Tuesday, March 11, 2008

Alabama basketball used to be fun

Alabama basketball used to be fun

Alabama’s basketball program used to be extremely entertaining and provided a nice diversion for Alabama sports fans struggling through the football off-season.

From the mid 1970s through the early 1990s, Alabama basketball was second only to Kentucky as the most competitive team in the SEC.
Fans could count on Alabama being in contention for an SEC championship and for a bid in the NCAA Tournament.

One man, Wimp Sanderson, was largely responsible for the team being competitive. And while Sanderson had some great players like Robert Horry and Latrell Sprewell, Wimp himself was often the star of the show.

Wearing eye-popping, ugly plaid blazers and keeping his face in the referee’s ear holes, Sanderson became a legendary character in the annals of Alabama sports history.
Many people may not remember why Sanderson retired from Alabama in 1992. Look across the page at that smirking bald fellow.

In a former life Paul Finebaum was a hard-nosed investigative reporter. If you were a top sports celebrity in our state you didn’t want Paul digging bones out of your closet.
Wimp Sanderson had been at the University of Alabama for 20 years as an assistant before he became head coach. As head coach he won nearly three hundred basketball games, took Alabama to the Sweet Sixteen several times and won four SEC championships.
But he had a mistress- a secretary who he had a unique working relationship with.

One night before a big NCAA Tournament game, Wimp and his mistress had some sort of misunderstanding.
In the secretary’s version, Wimp got angry and punched her, giving her a black eye.
Wimp’s version was that the secretary was having a conniption fit and he simply stuck his hand out to defend himself. Her face accidentally smacked into Sanderson’s hand.

Now, the story gets leaked to Finebaum (probably through the secretary’s lawyer) and Finebaum proceeds to rake Sanderson over the coals.
The story I heard, directly from Finebaum, was that Sanderson literally begged him not to go public with the story. It didn’t work.
Sanderson and the University ended up paying the secretary about $300,000 to soothe her black eye. Sanderson limped over to Arkansas Little Rock for a couple of seasons before retiring altogether.
It’s been 16 years now since Wimp left Tuscaloosa. Basketball has been mostly terrible in the dark ages of David Hobbs and Mark Gottfried.

It is sad that a coach of Wimp’s caliber left on such a sour note after dedicating more than three decades of his life to Alabama.
The moral of the story is “Don’t have affairs with secretarys and don’t under any circumstance be involved with giving them a black eye, accidentally or otherwise.”

But, if you are old enough to remember the glory days of Wimp on the court, you might remember that, as good as his record was, critics had come out of the woodworks.

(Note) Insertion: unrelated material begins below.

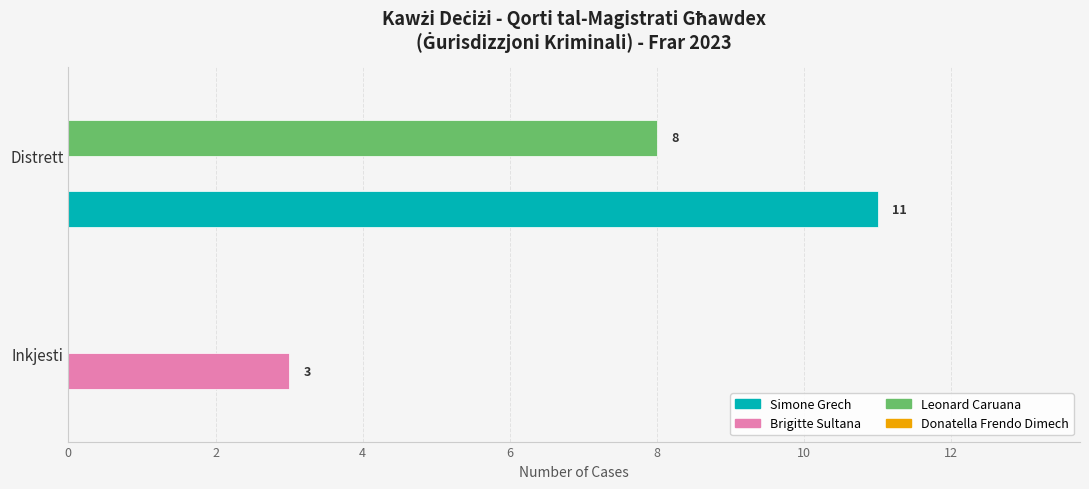

Between Inkjesti and Distrett, which series saw the biggest shift?

Simone Grech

They were complaining that Wimp didn’t win enough with a team loaded with NBA prospects. He couldn’t get past the Sweet Sixteen!
Can you imagine? If Wimp had been able to make a final four in his last couple of years he might have been able to pile drive his secretary on center court and get away with it.

Wimp had set the standards pretty high. And all of a sudden he was eaten by the same monster he created.
David Hobbes was an empty suit who lost to UAB in the first and only meeting between the two sister schools. Alabama basketball began the slow process of becoming completely irrelevant and having no standards whatsoever.
When Hobbes exited there was some excitement over Mark Gottfried. Gottfried had become a hot commodity as an assistant at UCLA and a young gun head coach of Murray State.

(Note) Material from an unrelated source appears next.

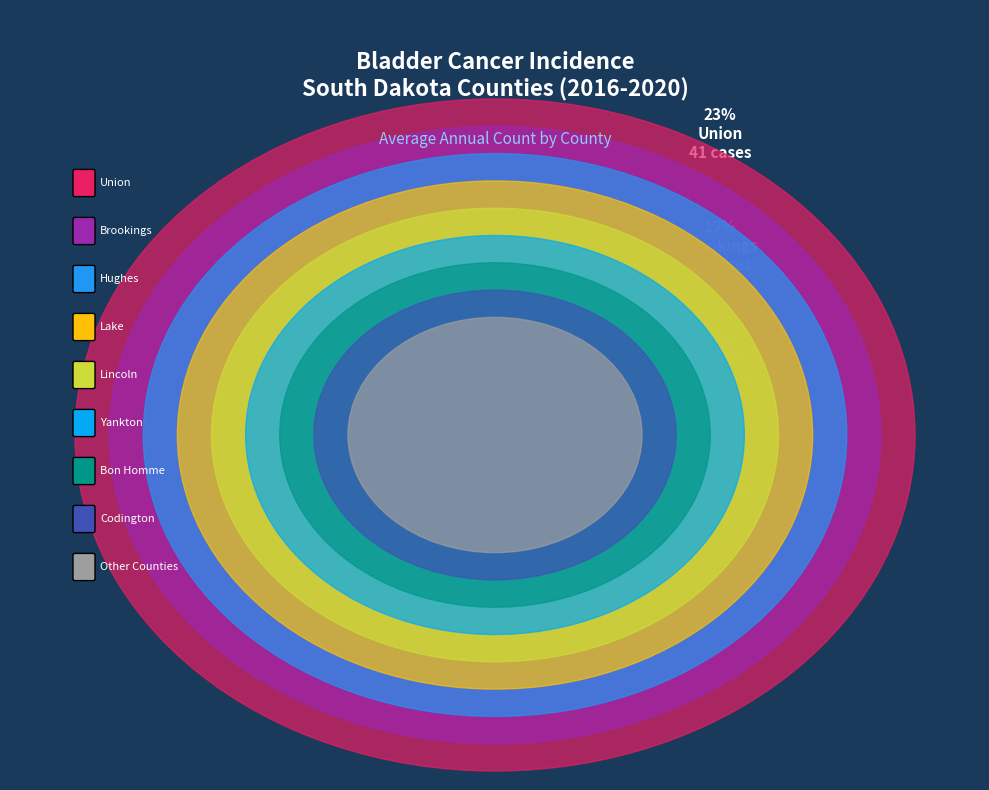

To the nearest percent, what is the difference between the Other and Yankton slice percentages?

3%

Finebaum, ironically, promoted Gottrfried like a carnival barker promotes the bearded fat lady.
What Alabama basketball fans, (the last 10 or 11 of them that still care) have gotten in Gottfried is a freak show of mediocrity. There was an oasis of success one year when Gottfried lucked into the Elite Eight, but that was a mirage in a desert of failure.
In an interesting twist of fate, Finebaum, who pulled the trigger on Sanderson, and ballyhooed Gottfried as if he was the second coming of John Wooden, has now got his ax sharpened and resting on the back of Gottfried’s neck.
Chances are Gottfried won’t be around much longer.